# Problem
Copy out the data below from the line containing "nose: (116, 25)" to the line containing "left elbow: (111, 171)", both lines included, with all images left out.

╔══

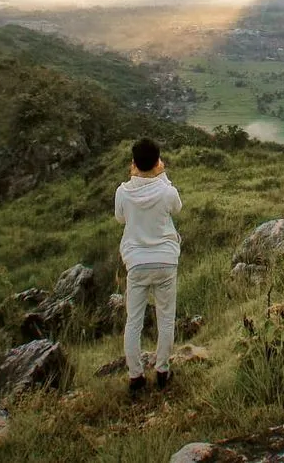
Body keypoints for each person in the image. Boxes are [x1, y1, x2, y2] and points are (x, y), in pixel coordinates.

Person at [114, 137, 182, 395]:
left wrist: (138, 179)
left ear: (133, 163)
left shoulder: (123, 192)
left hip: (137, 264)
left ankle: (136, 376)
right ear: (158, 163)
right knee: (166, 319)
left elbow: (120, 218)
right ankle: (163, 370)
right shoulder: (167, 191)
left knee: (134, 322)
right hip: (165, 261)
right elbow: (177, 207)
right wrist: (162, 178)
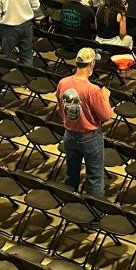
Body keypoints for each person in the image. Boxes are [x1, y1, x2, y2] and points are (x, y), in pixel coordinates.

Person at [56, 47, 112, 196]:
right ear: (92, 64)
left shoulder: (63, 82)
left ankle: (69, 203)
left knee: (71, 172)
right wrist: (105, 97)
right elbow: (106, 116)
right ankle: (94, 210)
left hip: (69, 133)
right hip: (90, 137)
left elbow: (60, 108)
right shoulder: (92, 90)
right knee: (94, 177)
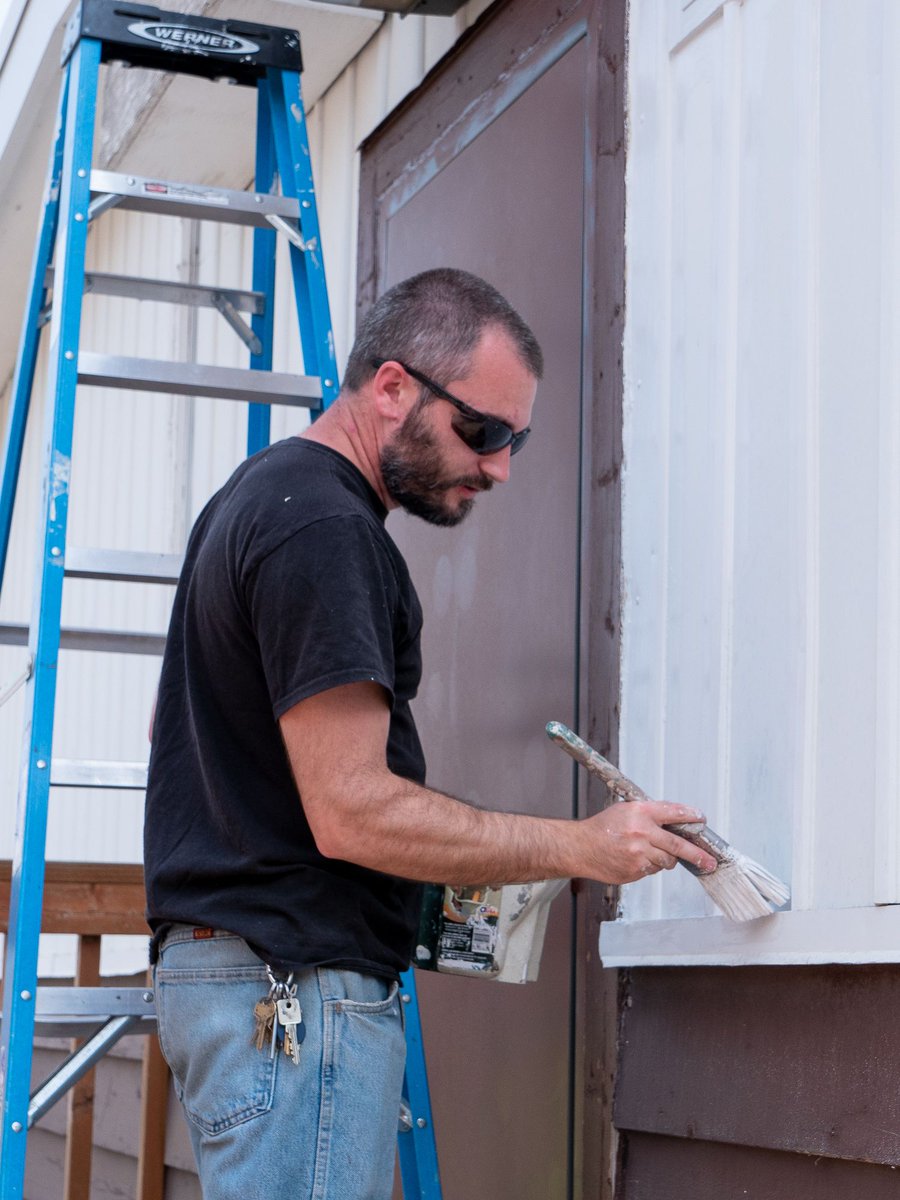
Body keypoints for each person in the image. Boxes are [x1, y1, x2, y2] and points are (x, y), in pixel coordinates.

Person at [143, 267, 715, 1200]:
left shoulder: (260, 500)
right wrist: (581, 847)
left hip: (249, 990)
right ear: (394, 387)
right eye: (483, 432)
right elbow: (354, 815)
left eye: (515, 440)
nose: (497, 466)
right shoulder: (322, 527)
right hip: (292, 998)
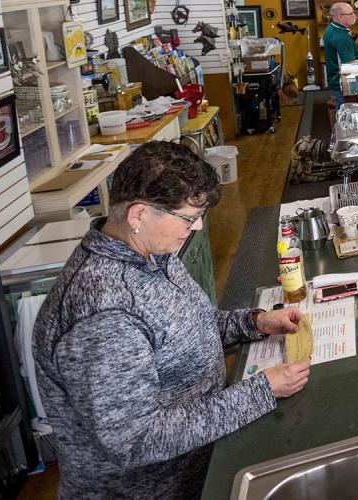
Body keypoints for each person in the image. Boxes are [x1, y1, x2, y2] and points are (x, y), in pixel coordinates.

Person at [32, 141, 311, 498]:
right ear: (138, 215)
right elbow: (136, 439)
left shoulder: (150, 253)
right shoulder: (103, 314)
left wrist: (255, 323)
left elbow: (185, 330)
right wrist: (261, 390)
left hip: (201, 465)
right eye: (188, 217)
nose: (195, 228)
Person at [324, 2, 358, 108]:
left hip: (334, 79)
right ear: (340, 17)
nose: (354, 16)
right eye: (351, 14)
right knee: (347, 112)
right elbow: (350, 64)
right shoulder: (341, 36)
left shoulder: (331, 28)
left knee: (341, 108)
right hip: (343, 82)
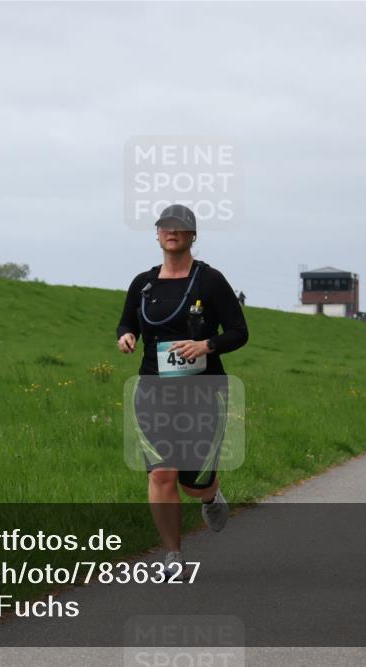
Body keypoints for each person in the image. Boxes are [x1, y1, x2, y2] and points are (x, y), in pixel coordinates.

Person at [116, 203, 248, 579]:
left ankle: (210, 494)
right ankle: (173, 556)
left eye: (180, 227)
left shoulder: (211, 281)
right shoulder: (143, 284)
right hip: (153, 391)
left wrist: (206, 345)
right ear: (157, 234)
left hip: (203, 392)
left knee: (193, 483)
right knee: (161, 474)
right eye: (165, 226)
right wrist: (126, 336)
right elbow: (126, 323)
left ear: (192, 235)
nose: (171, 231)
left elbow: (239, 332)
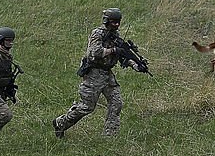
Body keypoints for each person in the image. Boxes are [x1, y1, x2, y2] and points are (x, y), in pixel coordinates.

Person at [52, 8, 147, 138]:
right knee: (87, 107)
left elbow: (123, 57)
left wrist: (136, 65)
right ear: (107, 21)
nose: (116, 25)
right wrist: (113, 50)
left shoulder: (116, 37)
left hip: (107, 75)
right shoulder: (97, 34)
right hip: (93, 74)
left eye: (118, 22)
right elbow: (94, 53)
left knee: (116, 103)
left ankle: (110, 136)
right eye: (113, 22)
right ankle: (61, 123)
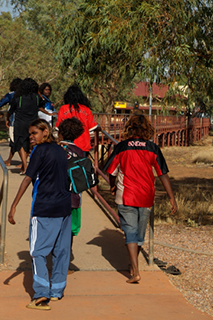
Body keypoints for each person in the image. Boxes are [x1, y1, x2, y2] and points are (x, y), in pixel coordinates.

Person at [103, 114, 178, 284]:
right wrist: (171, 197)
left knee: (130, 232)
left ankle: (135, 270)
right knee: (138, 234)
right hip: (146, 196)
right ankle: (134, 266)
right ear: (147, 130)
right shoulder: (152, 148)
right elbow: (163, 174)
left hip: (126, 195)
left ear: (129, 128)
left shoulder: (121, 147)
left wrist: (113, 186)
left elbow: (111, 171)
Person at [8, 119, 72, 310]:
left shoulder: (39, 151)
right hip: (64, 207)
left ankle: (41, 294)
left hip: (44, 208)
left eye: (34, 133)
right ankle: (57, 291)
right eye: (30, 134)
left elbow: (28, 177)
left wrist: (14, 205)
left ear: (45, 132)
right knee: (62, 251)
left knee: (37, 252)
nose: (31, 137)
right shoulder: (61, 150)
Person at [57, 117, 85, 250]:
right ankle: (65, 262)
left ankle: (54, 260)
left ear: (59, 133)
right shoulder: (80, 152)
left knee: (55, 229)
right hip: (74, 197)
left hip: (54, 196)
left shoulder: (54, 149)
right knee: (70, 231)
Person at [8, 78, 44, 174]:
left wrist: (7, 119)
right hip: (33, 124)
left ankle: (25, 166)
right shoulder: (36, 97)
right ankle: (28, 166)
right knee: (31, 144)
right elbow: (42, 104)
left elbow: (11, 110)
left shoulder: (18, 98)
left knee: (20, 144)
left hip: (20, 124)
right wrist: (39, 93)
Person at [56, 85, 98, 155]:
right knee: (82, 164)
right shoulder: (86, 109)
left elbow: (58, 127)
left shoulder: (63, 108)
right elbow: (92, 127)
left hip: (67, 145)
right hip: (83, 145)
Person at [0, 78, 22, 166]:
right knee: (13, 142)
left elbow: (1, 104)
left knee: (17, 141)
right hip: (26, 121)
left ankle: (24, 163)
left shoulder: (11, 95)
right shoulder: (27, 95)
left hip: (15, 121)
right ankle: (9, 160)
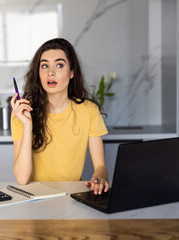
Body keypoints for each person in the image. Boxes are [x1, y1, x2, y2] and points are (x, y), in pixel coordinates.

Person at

╚══
╔══

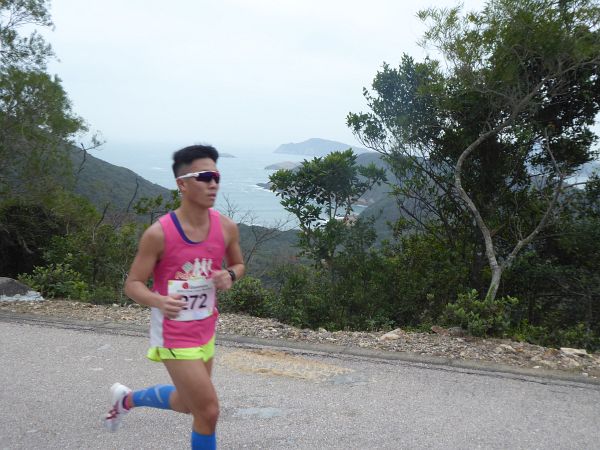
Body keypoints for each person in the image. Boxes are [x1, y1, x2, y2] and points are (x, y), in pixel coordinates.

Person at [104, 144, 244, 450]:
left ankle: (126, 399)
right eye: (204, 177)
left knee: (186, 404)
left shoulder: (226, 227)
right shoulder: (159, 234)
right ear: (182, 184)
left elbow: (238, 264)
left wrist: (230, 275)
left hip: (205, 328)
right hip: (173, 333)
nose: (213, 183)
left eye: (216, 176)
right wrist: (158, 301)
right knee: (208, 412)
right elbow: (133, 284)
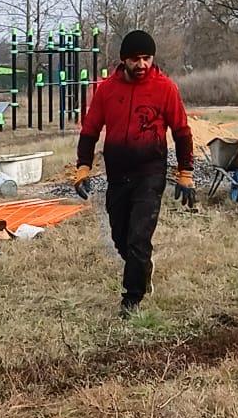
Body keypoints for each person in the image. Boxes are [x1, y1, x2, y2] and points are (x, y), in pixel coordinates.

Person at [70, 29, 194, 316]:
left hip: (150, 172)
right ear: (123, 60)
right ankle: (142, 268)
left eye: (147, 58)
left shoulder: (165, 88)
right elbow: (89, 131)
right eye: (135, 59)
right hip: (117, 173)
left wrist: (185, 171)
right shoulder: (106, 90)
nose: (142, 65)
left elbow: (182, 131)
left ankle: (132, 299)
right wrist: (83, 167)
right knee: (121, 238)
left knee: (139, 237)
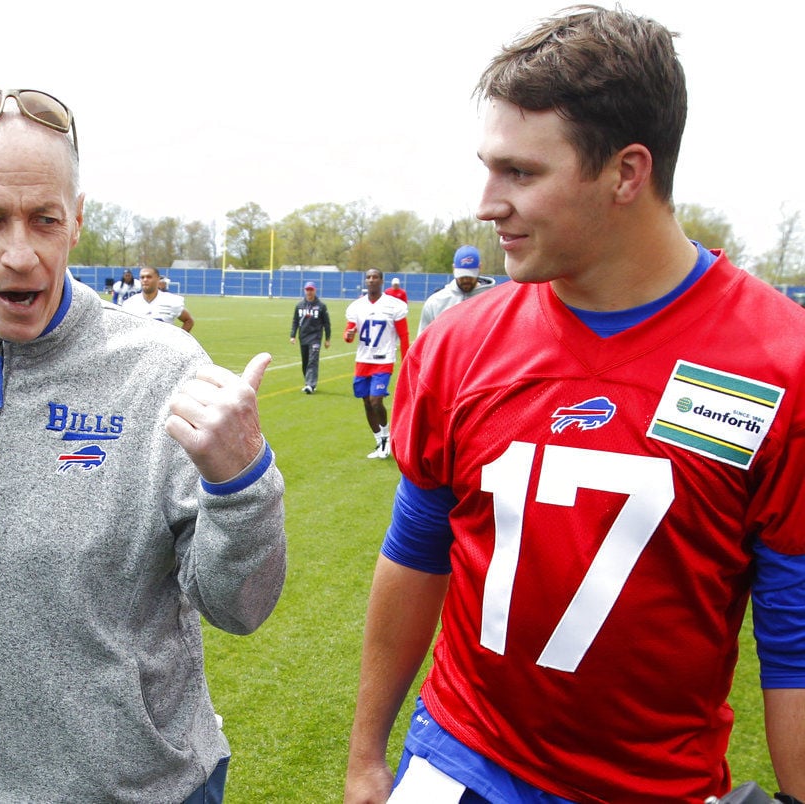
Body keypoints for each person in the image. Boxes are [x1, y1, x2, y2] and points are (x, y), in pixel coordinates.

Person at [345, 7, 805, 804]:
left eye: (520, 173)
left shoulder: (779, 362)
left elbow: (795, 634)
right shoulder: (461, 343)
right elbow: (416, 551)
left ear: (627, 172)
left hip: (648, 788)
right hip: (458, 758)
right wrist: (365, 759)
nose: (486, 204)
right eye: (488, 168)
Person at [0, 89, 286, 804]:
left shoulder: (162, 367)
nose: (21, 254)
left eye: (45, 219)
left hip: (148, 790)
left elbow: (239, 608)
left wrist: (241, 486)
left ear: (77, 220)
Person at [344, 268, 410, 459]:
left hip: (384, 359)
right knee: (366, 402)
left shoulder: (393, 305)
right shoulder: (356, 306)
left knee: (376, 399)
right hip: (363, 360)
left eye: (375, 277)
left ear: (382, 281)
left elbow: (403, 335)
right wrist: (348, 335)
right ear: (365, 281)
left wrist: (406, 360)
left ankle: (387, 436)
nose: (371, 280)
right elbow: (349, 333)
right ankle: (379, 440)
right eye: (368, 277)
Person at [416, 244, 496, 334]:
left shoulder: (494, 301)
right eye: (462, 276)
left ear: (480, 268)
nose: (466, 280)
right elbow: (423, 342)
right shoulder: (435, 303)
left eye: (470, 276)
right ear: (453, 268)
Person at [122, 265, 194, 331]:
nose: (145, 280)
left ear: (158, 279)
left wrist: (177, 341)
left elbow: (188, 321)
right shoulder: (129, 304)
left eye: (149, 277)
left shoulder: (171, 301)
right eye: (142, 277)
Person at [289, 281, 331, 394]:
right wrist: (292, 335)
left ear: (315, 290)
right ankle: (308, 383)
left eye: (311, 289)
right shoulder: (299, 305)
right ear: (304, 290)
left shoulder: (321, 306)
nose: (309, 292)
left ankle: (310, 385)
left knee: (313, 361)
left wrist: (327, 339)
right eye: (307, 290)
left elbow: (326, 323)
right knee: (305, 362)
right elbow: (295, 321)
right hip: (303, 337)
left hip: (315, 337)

╚══

# Answer to this problem
nose: (116, 25)
right wrist: (113, 50)
left shoulder: (116, 37)
left hip: (107, 75)
right shoulder: (97, 34)
right hip: (93, 74)
left eye: (118, 22)
right elbow: (94, 53)
left knee: (116, 103)
left ankle: (110, 136)
right eye: (113, 22)
right ankle: (61, 123)
Body keypoints for each person in the image. Boxes are [x1, y1, x2, y2] and points are (x, y), in pixel coordinates.

Person at [103, 114, 178, 284]:
right wrist: (171, 197)
left knee: (130, 232)
left ankle: (135, 270)
right knee: (138, 234)
right hip: (146, 196)
right ankle: (134, 266)
right ear: (147, 130)
right shoulder: (152, 148)
right elbow: (163, 174)
left hip: (126, 195)
left ear: (129, 128)
left shoulder: (121, 147)
left wrist: (113, 186)
left elbow: (111, 171)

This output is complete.